Motte castrale de Beffou

Sites & curiosités • Plougras

Implantée dans une zone de marais, à proximité de l’étang de Beffou, la motte castrale occupe un éperon rocheux. De forme ovoïde, elle présente des dimensions importantes : 80 mètres de long, 50 de large et 8 à 10 mètres de hauteur.

Elle est entourée d’un fossé profond, large de cinq mètres, et ceinte d’un talus sur lequel venait s’appuyer une passerelle ou un pont-levis. Sur la plate-forme, des restes de substructions et un puits sont encore visibles.

La motte castrale de Beffou comptait parmi les premières résidences des seigneurs de la châtellenie de Beffou, un domaine de l’arrière-pays trégorrois. Cette seigneurie était à l’origine liée à celle de Belle-Isle-en-Terre, les deux ne formant qu’un seul et même ensemble. La séparation n’intervint qu’en 1586, lorsque le seigneur de Coatredrez acheta la seigneurie de Beffou. Celle-ci comptait alors trente-deux villages ou convenants répartis dans l’ancienne paroisse de Plougras, qui englobait à l’époque Loguivy-Plougras et Lohuec, et disposait des droits de haute, moyenne et basse justice. Derrière le simple tertre que l’on observe aujourd’hui se dessine ainsi le souvenir d’un pouvoir seigneurial étendu, ancré très tôt dans ce territoire.

Le type même de fortification mérite qu’on s’y attarde, car la motte castrale est emblématique du premier âge féodal. Au XIe siècle, faute de moyens pour bâtir en pierre, les seigneurs élevaient un tertre artificiel, naturel ou renforcé, qu’ils couronnaient d’une tour de bois et d’une palissade. La plate-forme sommitale abritait la résidence du maître des lieux, tandis que le fossé et le talus assuraient la défense. Ce dispositif, simple mais redoutablement efficace, marqua durablement les paysages de l’Europe médiévale. À Beffou, l’éperon rocheux et la position en bordure de marais offraient un atout supplémentaire, l’eau et le relief renforçant naturellement la protection du site.

Le cadre dans lequel s’inscrit la motte ajoute beaucoup à l’intérêt de la visite. À ses côtés s’étend l’étang de Beffou, alimenté par un ruisseau qui borde le tertre à l’est.

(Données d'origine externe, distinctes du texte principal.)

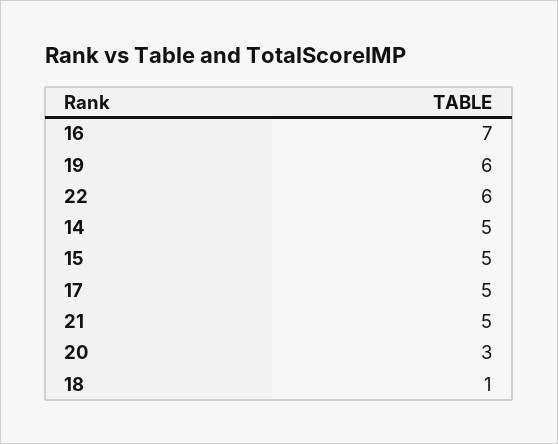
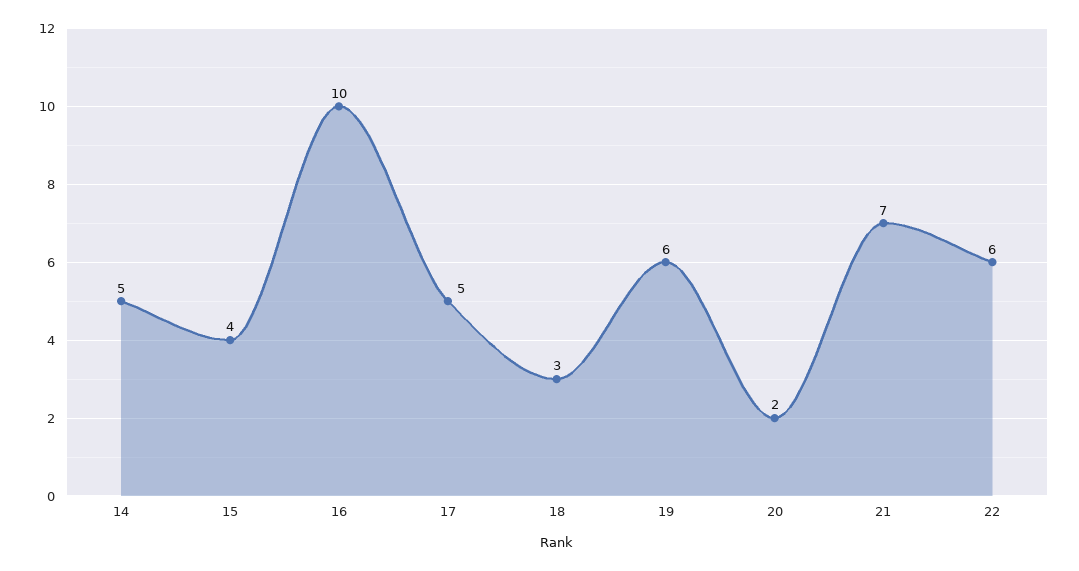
16: 7 -> 10
15: 5 -> 4
21: 5 -> 7
20: 3 -> 2
18: 1 -> 3

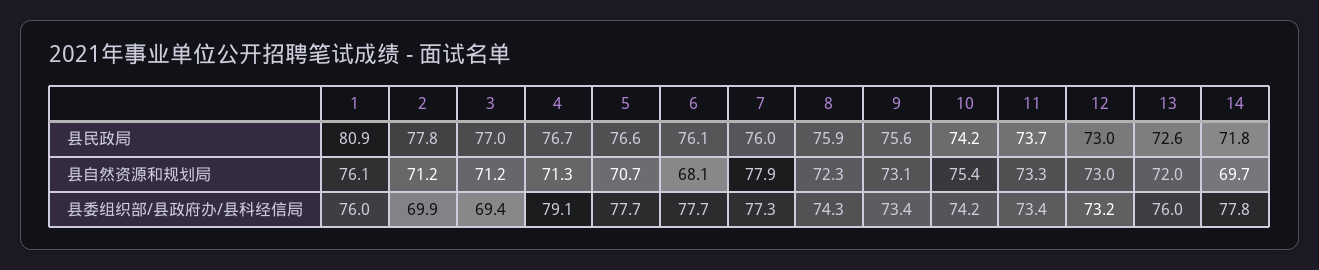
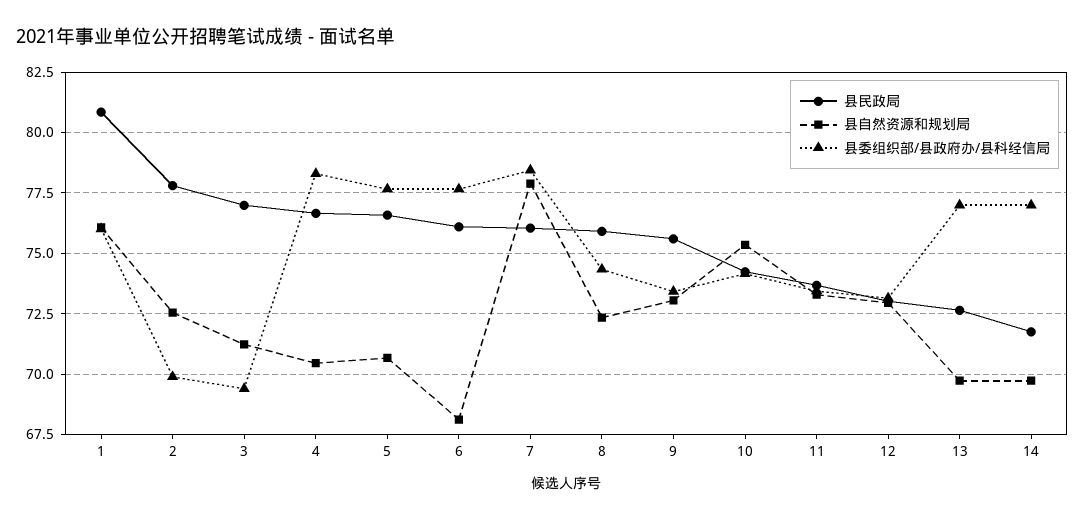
县自然资源和规划局, 2: 71.2 -> 72.5
县自然资源和规划局, 4: 71.3 -> 70.5
县自然资源和规划局, 13: 72 -> 69.75
县委组织部/县政府办/县科经信局, 4: 79.1 -> 78.25
县委组织部/县政府办/县科经信局, 7: 77.3 -> 78.5
县委组织部/县政府办/县科经信局, 13: 76 -> 77
县委组织部/县政府办/县科经信局, 14: 77.8 -> 77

Cette zone humide, mêlant eaux dormantes, boisements et abords marécageux, compose une ambiance paisible et préservée. La forêt domaniale de Beffou, l’une des plus hautes de Bretagne par son altitude, s’étend à proximité et invite à prolonger la découverte par une promenade en sous-bois. Le contraste entre le vestige militaire et la douceur du paysage forestier rend la halte particulièrement plaisante, surtout aux beaux jours où la lumière joue sur la surface de l’étang.

Sur la plate-forme sommitale subsistent quelques témoins du passé : des restes de substructions et un puits, encore visibles pour l’œil attentif. Ces vestiges discrets rappellent que le tertre fut bel et bien habité et organisé, même si le bâti de bois a depuis longtemps disparu. Pour en saisir l’ampleur, mieux vaut prendre le temps d’en faire le tour et d’observer le fossé qui le ceinture, large de cinq mètres, ainsi que le talus sur lequel s’appuyait jadis une passerelle ou un pont-levis. La forme ovoïde et les dimensions imposantes du monticule se laissent alors deviner, donnant une idée concrète de ce que fut cette place forte primitive.

Site archéologique avant tout, la motte de Beffou se visite librement, dans le respect du lieu et de son environnement naturel. Elle s’adresse aux amateurs d’histoire médiévale comme aux promeneurs en quête de tranquillité, loin des sites les plus fréquentés du littoral trégorrois. Quelques précautions s’imposent : chaussures adaptées au terrain humide et irrégulier, prudence sur les pentes du tertre et attention portée à ne pas dégrader les vestiges. La découverte peut aisément s’intégrer à une journée consacrée au patrimoine de l’arrière-pays de la Côte de Granit Rose. Pour situer précisément le site et préparer votre venue, reportez-vous aux indications pratiques qui suivent.

Il s’agissait d’un château à motte daté du XIe siècle, témoin des modes de fortification médiévaux dans l’arrière-pays trégorrois.